Nils Frahm veröffentlicht Aufnahmen aus den Anfangstagen seiner Karriere.
Rezension von Ronald Klein.

Der Berliner Nils Frahm gilt seit gut einer Dekade als Teil der weltweiten Speerspitze junger Pianisten und Komponisten, die an der Schnittstelle von Neo-Klassik und Kammerpop agieren und dabei auch elektronische Einflüsse in ihren Sound integrieren.
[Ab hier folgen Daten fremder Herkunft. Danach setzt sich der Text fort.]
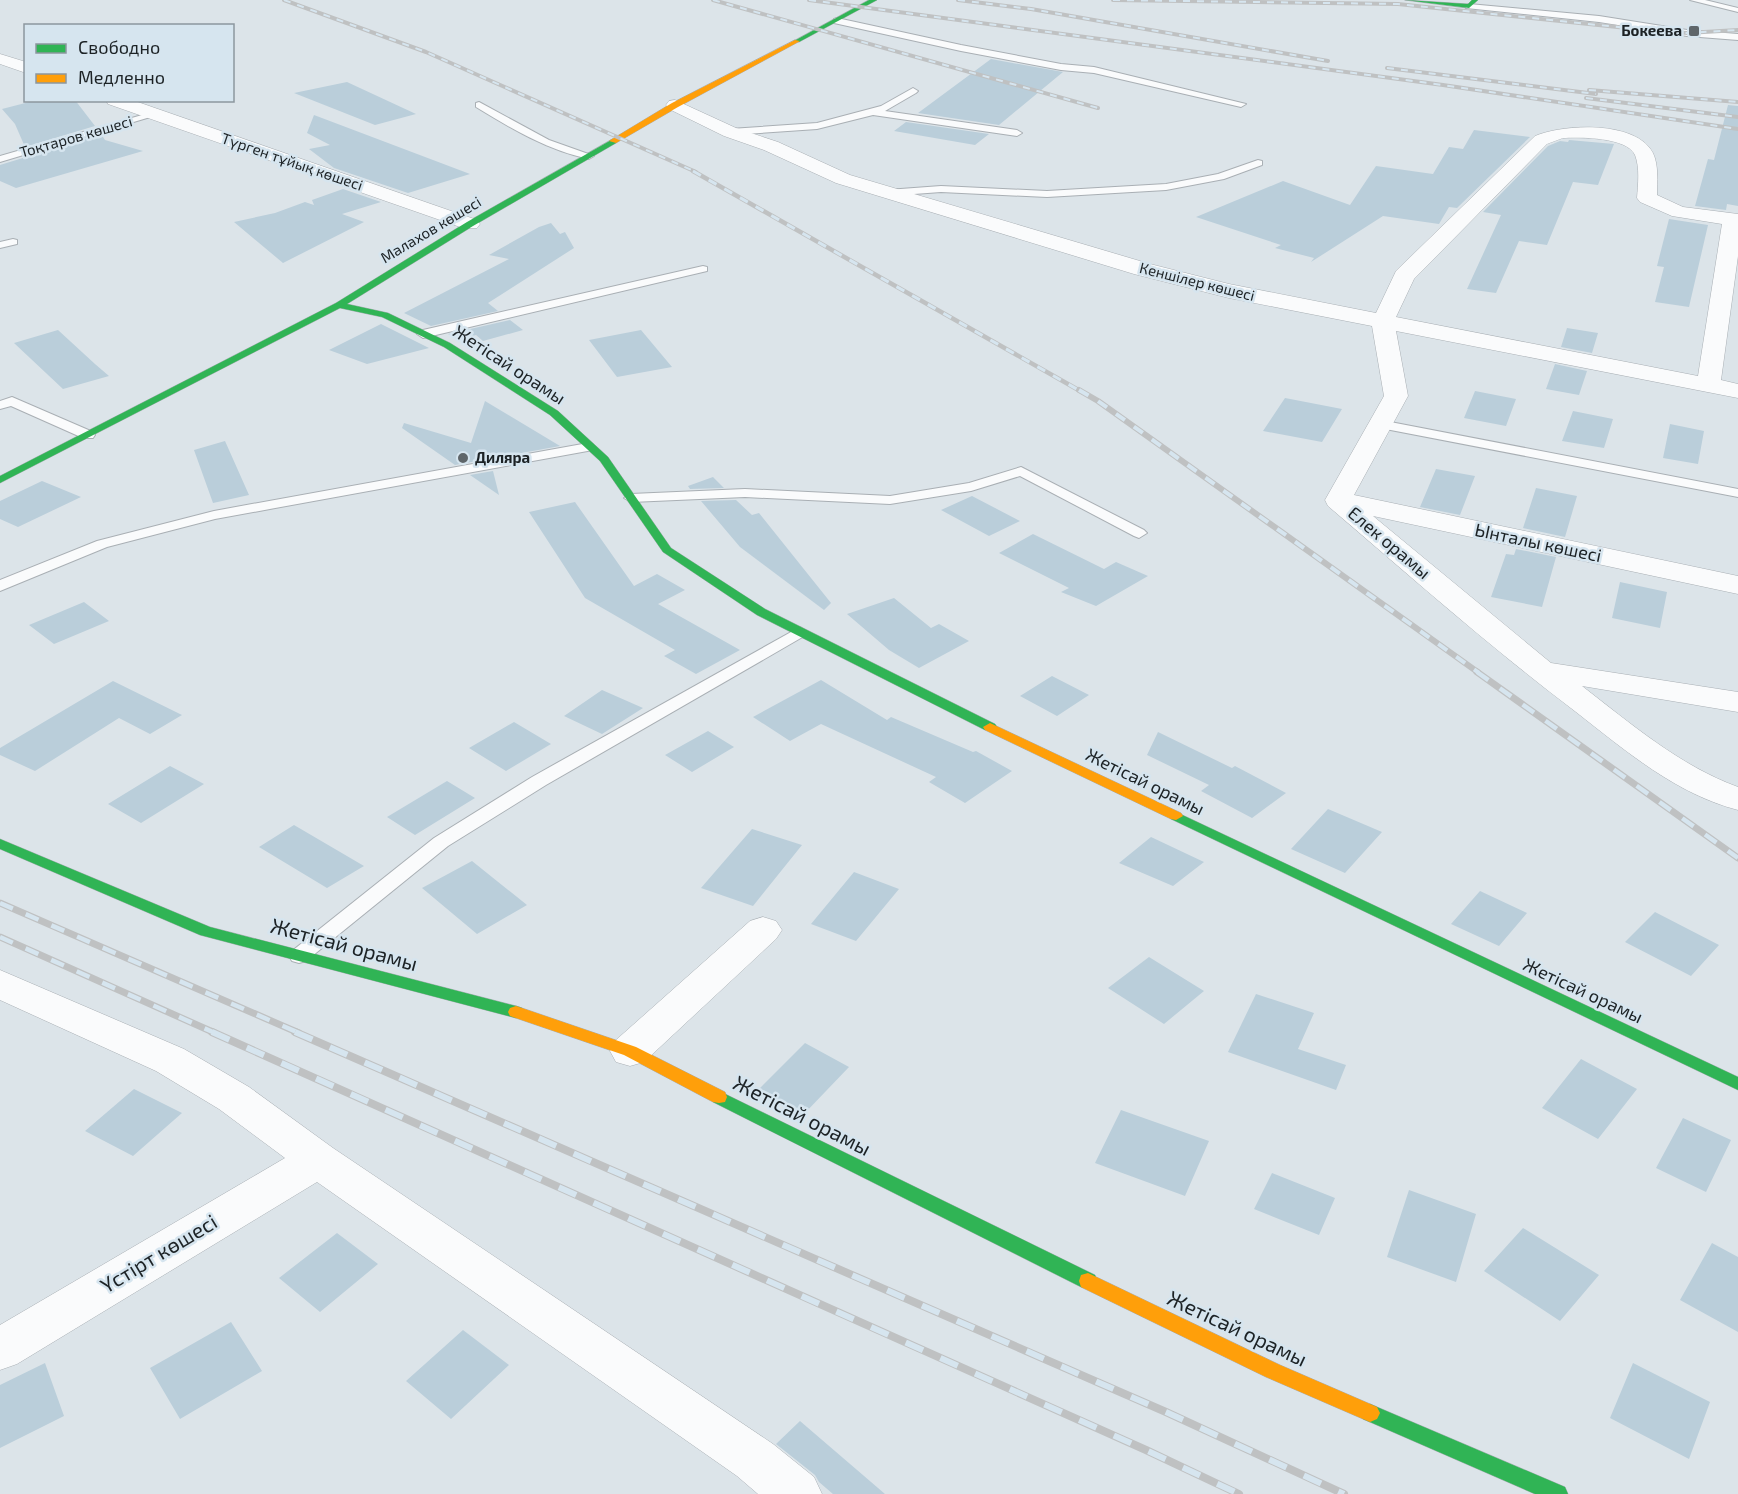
<svg xmlns="http://www.w3.org/2000/svg" width="1738" height="1494" font-family="'Exo 2',sans-serif">
<rect width="100%" height="100%" fill="#dce4e9"/>
<path fill="#baceda" d="M991,59L1063,72L999,125L918,113Z
M347,82L416,114L375,125L294,93Z
M37,100H75L95,126L25,147L15,124L2,109Z
M1728,105L1738,106V206L1727,204L1726,210L1695,206L1708,159L1714,160Z
M314,115L470,174L408,193L334,168L309,149L330,145L307,133Z
M906,122L989,134L975,145L894,131Z
M1474,130L1530,137L1457,208L1449,207L1439,224L1383,216L1311,262L1314,258L1275,248L1281,245L1196,217L1283,181L1350,205L1376,166L1433,174L1449,147L1463,149Z
M101,134L105,140L143,151L16,188L0,181V165Z
M1569,140L1614,144L1598,185L1573,182L1547,245L1519,241L1496,293L1467,289L1501,215L1483,212L1548,146L1560,141L1568,142Z
M343,189L381,202L342,214L364,222L283,263L234,222L275,213L305,202L314,205L312,200Z
M1669,219L1708,225L1689,307L1655,302L1664,267L1657,266Z
M551,223L560,234L565,232L574,248L488,303L498,311L431,326L404,313L509,259L489,255L539,227Z
M510,320L523,330L483,341L476,335L459,340L448,334Z
M381,324L429,348L367,364L329,350Z
M1567,328L1598,333L1592,353L1561,347Z
M58,330L95,364L109,376L63,389L14,343Z
M641,330L672,367L617,377L589,340Z
M1555,364L1587,371L1579,395L1546,389Z
M1475,391L1516,399L1506,426L1464,418Z
M1285,398L1342,409L1322,442L1263,431Z
M485,401L560,446L455,465L402,428L404,423L471,443Z
M1573,411L1613,419L1604,448L1562,441Z
M1670,424L1704,431L1698,464L1663,458Z
M225,441L249,495L213,503L194,450Z
M1436,469L1475,476L1460,515L1420,507Z
M493,471L499,495L470,475Z
M713,477L724,488L690,489L688,486Z
M42,481L81,497L18,527L0,519V501Z
M1536,488L1577,496L1565,537L1523,528Z
M972,496L1020,521L989,536L941,510Z
M736,500L752,515L759,513L831,603L824,610L740,547L701,501Z
M575,502L634,586L657,574L685,590L658,604L740,650L696,674L664,656L675,650L585,598L529,512Z
M1033,534L1104,569L1116,562L1148,576L1096,606L1061,592L1069,588L999,553Z
M1516,549L1556,557L1542,607L1491,597L1506,554L1514,555Z
M1620,582L1667,592L1660,628L1612,618Z
M894,598L931,628L939,624L969,641L919,668L889,650L847,614Z
M84,602L109,621L54,644L29,625Z
M1052,676L1089,695L1057,716L1020,696Z
M821,680L887,720L891,717L973,752L976,751L1012,771L965,803L929,782L936,777L821,724L790,741L753,717Z
M113,681L182,715L150,734L119,718L35,771L0,755V748Z
M602,690L643,708L602,734L564,716Z
M514,722L551,744L506,771L469,748Z
M708,731L734,747L692,772L665,755Z
M1158,732L1232,768L1235,766L1286,793L1252,818L1201,791L1209,785L1147,755Z
M170,766L204,784L141,823L108,804Z
M447,781L475,798L415,835L387,817Z
M1328,809L1382,832L1345,873L1291,849Z
M294,825L364,866L327,888L259,847Z
M752,829L802,845L753,906L701,888Z
M1151,837L1204,862L1173,886L1119,863Z
M472,861L527,905L477,934L422,888Z
M854,872L899,889L856,941L811,924Z
M1480,891L1527,913L1499,946L1451,924Z
M1655,912L1719,945L1691,976L1625,942Z
M1149,957L1204,991L1164,1024L1108,988Z
M1256,994L1314,1013L1298,1049L1346,1065L1336,1090L1228,1052Z
M805,1043L849,1067L803,1115L758,1090Z
M1581,1059L1637,1089L1598,1139L1542,1108Z
M134,1089L182,1113L133,1156L85,1131Z
M1121,1110L1209,1141L1185,1196L1095,1163Z
M1683,1118L1731,1140L1706,1192L1656,1168Z
M1272,1173L1335,1198L1319,1235L1254,1209Z
M1409,1190L1476,1214L1456,1282L1387,1257Z
M1523,1228L1599,1275L1560,1321L1484,1271Z
M337,1233L378,1264L320,1312L279,1278Z
M1712,1243L1738,1257V1332L1680,1300Z
M231,1322L262,1371L180,1419L150,1368Z
M463,1330L509,1365L451,1419L406,1381Z
M45,1363L64,1416L0,1448V1385Z
M1633,1363L1710,1402L1689,1459L1610,1418Z
M800,1421L885,1494H833L819,1482L815,1475L776,1444Z"/>
<g fill="none" stroke-linecap="round" stroke-linejoin="round">
<defs>
<path id="lane" d="M1690,0H1705L1738,8V12Z
M1469,4L1599,16L1687,30L1738,34V40L1687,36L1599,22L1466,8L1465,6Z
M837,18L961,45L1061,64L1094,67L1246,104L1241,107L1094,73L1061,70L961,51L834,23V19Z
M913,88L918,91L916,93L885,111L1017,130L1022,133L1017,136L873,115L817,129L730,135L725,132L730,129L817,123L881,106Z
M479,102L549,140L594,156L589,159C547,150 512,129 476,107V103Z
M149,113L157,115L0,162V156Z
M1258,160L1262,161V165L1224,179L1166,190L1047,197L941,192L887,196L882,193L887,190L941,186L1047,191L1166,184L1218,174Z
M13,239L17,240V244L0,248V242Z
M703,266L707,267V271L423,338L417,334L423,330Z
M12,397L93,432L95,435L93,438H83L11,406L0,409V401Z
M1380,420L1738,489V497L1375,427L1373,424L1375,421Z
M588,443L593,444L595,447L593,450L215,519L107,547L0,591V580L97,541L214,511Z
M1021,467L1144,530L1147,533L1139,538L1134,536L1020,476L971,491L890,504L745,497L631,502L624,498L631,494L745,489L890,496L969,483Z
M800,627L808,632L806,635L546,785L448,846L306,961L299,963L292,961L289,956L292,951L434,838L532,777Z"/>
<path id="street" d="M0,54L26,62V73L0,64Z
M106,100H132L477,220L480,224L477,228H463L108,104Z
M675,100L736,128L778,142L850,175L1150,264L1229,284L1376,313L1396,271L1535,136C1563,124 1636,120 1653,153C1659,166 1657,182 1657,195L1683,207L1738,214V256L1721,380L1738,384V398L1396,331L1408,396L1354,495L1738,576V594L1373,516L1551,663L1738,692V712L1582,686C1630,723 1680,766 1738,787V810C1676,794 1626,751 1576,712C1490,647 1410,576 1328,506L1325,500L1384,396L1372,326L1229,298L1134,274L836,183L764,150L724,136L669,109L666,105L669,101ZM1563,138C1580,137 1627,137 1635,155C1640,168 1638,184 1637,198L1640,202L1672,216L1722,224L1698,376L1396,317L1414,279L1547,144Z
M763,917L776,921L782,930L776,939L644,1062L630,1066L616,1062L610,1051L616,1040L750,921Z
M0,970L184,1049L249,1087L333,1148L773,1444L814,1477L822,1494H758L737,1476L317,1182L17,1364L0,1370V1325L285,1158L219,1109L156,1071L0,1000Z"/>
<path id="fast" d="M869,0H877L799,42L794,41Z
M1405,0L1468,4L1472,0H1478L1469,8Z
M613,139L617,141L616,143L473,226L347,304L388,313L450,343L558,411L608,457L671,548L765,609L995,724L997,727L995,730H985L757,615L663,552L600,461L550,415L444,347L382,317L340,308L0,483V476L336,303L467,222Z
M1176,812L1738,1077V1090L1171,819L1169,816L1171,813Z
M0,839L210,927L516,1006L522,1008L524,1012L522,1016L516,1018L200,935L0,849Z
M719,1091L1095,1275L1097,1281L1095,1287L1088,1289L1081,1287L713,1102L711,1097L713,1092Z
M1370,1404L1565,1487L1568,1494H1535L1363,1419L1360,1413L1363,1407Z"/>
<path id="slow" d="M795,40L800,41L678,107L616,143L609,141L672,103Z
M990,723L1181,813L1183,816L1176,820L1171,819L985,730L983,727Z
M516,1006L636,1047L725,1092L727,1097L725,1102L719,1103L713,1102L624,1055L510,1016L508,1012L510,1008Z
M1088,1273L1280,1365L1377,1407L1380,1413L1377,1419L1370,1422L1363,1419L1266,1377L1081,1287L1079,1281L1081,1275Z"/>
</defs>
<use href="#lane" stroke="#a9afb4" stroke-width="2"/>
<use href="#street" stroke="#a9afb4" stroke-width="1"/>
<use href="#fast" stroke="#a9afb4" stroke-width="1"/>
<use href="#slow" stroke="#a9afb4" stroke-width="1"/>
<use href="#lane" fill="#fafbfc" fill-rule="evenodd"/>
<use href="#street" fill="#fafbfc" fill-rule="evenodd"/>
<use href="#fast" fill="#30b455" fill-rule="evenodd"/>
<use href="#slow" fill="#ff9f0a" fill-rule="evenodd"/>
<defs>
<path id="rail-far4" d="M284,0L426,52L696,172
M713,0L1098,108
M809,0L1443,85L1738,129
M958,0L1031,9L1328,61
M1113,0L1398,4L1646,30L1687,33L1738,30
M1387,68L1596,94
M1589,90L1738,102
M1586,98L1738,117"/>
<path id="rail-far3" d="M693,171L1082,392"/>
<path id="rail-far2" d="M1079,390L1098,401L1479,673"/>
<path id="rail-far1" d="M1477,672L1738,858
M0,903L299,1033
M0,937L215,1033"/>
<path id="rail" d="M212,1032L1146,1450L1239,1494
M295,1032L1166,1412L1344,1494"/>
</defs>
<use href="#rail-far4" stroke="#bfc1c2" stroke-width="4"/>
<use href="#rail-far3" stroke="#bfc1c2" stroke-width="4.5"/>
<use href="#rail-far2" stroke="#bfc1c2" stroke-width="6"/>
<use href="#rail-far1" stroke="#bfc1c2" stroke-width="7"/>
<use href="#rail" stroke="#bfc1c2" stroke-width="8"/>
<use href="#rail-far4" stroke="#d6e5ef" stroke-width="2" stroke-dasharray="7" stroke-linecap="butt"/>
<use href="#rail-far3" stroke="#d6e5ef" stroke-width="3" stroke-dasharray="9" stroke-linecap="butt"/>
<use href="#rail-far2" stroke="#d6e5ef" stroke-width="4" stroke-dasharray="11" stroke-linecap="butt"/>
<use href="#rail-far1" stroke="#d6e5ef" stroke-width="4.5" stroke-dasharray="14" stroke-linecap="butt"/>
<use href="#rail" stroke="#d6e5ef" stroke-width="6" stroke-dasharray="19" stroke-linecap="butt"/>
</g>
<g fill="#5f666a" stroke="#d6e5ef" stroke-width="2">
<rect x="1688" y="25" width="12" height="12" rx="3"/>
<circle cx="463" cy="458" r="6"/>
</g>
<g text-anchor="middle" stroke-width="5" stroke-linejoin="round" paint-order="stroke">
<g font-size="15" font-weight="bold" fill="#1c2225" stroke="#d6e5ef" text-anchor="end">
<text x="1682" y="36">Бокеева</text>
<text x="475" y="463" text-anchor="start">Диляра</text>
</g>
<g font-size="15" fill="#1c2225" stroke="#d6e5ef">
<text transform="translate(76 137) rotate(-16)" y="5">Тоқтаров көшесі</text>
<text transform="translate(292 162) rotate(19)" y="5">Түрген тұйық көшесі</text>
<text transform="translate(431 230) rotate(-31)" y="5">Малахов көшесі</text>
<text transform="translate(1197 282) rotate(14)" y="5">Кеншілер көшесі</text>
</g>
<g font-size="18" fill="#1c2225" stroke="#d6e5ef">
<text transform="translate(509 365) rotate(33)" y="6">Жетісай орамы</text>
<text transform="translate(1389 543) rotate(40)" y="6">Елек орамы</text>
<text transform="translate(1538 543) rotate(12)" y="6">Ынталы көшесі</text>
<text transform="translate(1145 782) rotate(26)" y="6">Жетісай орамы</text>
<text transform="translate(1583 991) rotate(25)" y="6">Жетісай орамы</text>
</g>
<g font-size="21" fill="#1c2225" stroke="#d6e5ef">
<text transform="translate(344 945) rotate(15)" y="7">Жетісай орамы</text>
<text transform="translate(802 1116) rotate(27)" y="7">Жетісай орамы</text>
<text transform="translate(159 1254) rotate(-31)" y="7">Үстірт көшесі</text>
<text transform="translate(1237 1329) rotate(25)" y="7">Жетісай орамы</text>
</g>
</g>
<rect x="24" y="24" width="210" height="78" fill="#d6e5ef" stroke="#8c979e" stroke-width="1.5"/>
<rect x="36" y="44" width="30" height="9" fill="#30b455" stroke="#8c979e" stroke-width="1.5"/>
<text x="78" y="54" font-size="18" fill="#1c2225">Свободно</text>
<rect x="36" y="74" width="30" height="9" fill="#ff9f0a" stroke="#8c979e" stroke-width="1.5"/>
<text x="78" y="84" font-size="18" fill="#1c2225">Медленно</text>
</svg>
Unbeirrt folgte der inzwischen 38-Jährige seiner ästhetischen Vision: Ganz gleich, ob er vor anfänglich im Radialsystem – der feinsten Berliner Adresse für Neue Musik und Choreografie – spielte oder mittlerweile weltweit die großen Säle füllt. Ausverkauft sind seine Konzerte grundsätzlich. Auf der Bühne befindet sich neben einem Flügel stets auch ein Synthesizer und das E-Piano Fender Rhodes. Manchmal sind es noch mehr Tasteninstrumente, sodass der gebürtige Hamburger eine regelrechte Wall of Sound aufbaut.

Die Begeisterung für sein Instrument führte sogar dazu, dass Nils Frahm 2015 den Piano Day initiierte. Der 29. März ist der 88. Tag im Jahr, so wie das Klavier 88 Tasten hat. Anlässlich dieses Datums erschien ein neues Album, schlicht „Graz“ betitelt. Darauf klingt der Musiker, als kehre er zu seinen Wurzeln zurück. Keine Elektronik, keine Field Recordings wie auf „Spaces“ (2013) und ebenso keine Effekte, die den sorgsam präparierten Instrumenten entlockt werden. Tatsächlich handelt es sich um eine Zeitreise, die dokumentiert, wie der damals 26-Jährige sein Spiel definierte. Aufgenommen wurde die Platte im Jahr 2009 im Mumuth, dem Haus für Musik und Musiktheater der Kunstuniversität Graz. „Graz“ fungierte als Teil der Abschlussarbeit Conversations for Piano and Room, produziert von Thomas Geiger, der dafür im selben Jahr den ersten Preis in der Kategorie Classical Surround Recording der 127. AES Convention in New York in Empfang nehmen durfte.

 „Ich kann mich noch daran erinnern, wie ich die Musik während der Graz-Sessions richtig aus dem Flügel herauspressen musste“, verrät Frahm in den Liner Notes. „Und auch wenn ich diese Aufnahmen heute sehr gerne höre, habe ich sie eine ganze Zeit lang aus gutem Grund unter Verschluss gehalten: Ich höre darin eine deutlich jüngere Version von mir selbst, und viele der musikalischen Ausdrucksformen von damals könnte ich heute unmöglich nachmachen.“ Natürlich enthalten die Kompositionen bereits die Handschrift, die man Frahm unmittelbar zuordnet: Ein ausgesprochenes Gefühl für Harmonien, die spielerisch mit einer frischen Unmittelbarkeit eingehen. Frahm hat sich über die Jahre selbstredend weiterentwickelt – als Pianist, Komponist und Klang-Visionär. So klingt „Graz“ zwar im Vergleich mit seinem späteren Werk deutlich konventioneller. Ästhetisch ist es trotzdem großes Kino – ein erfüllendes Hörerlebnis.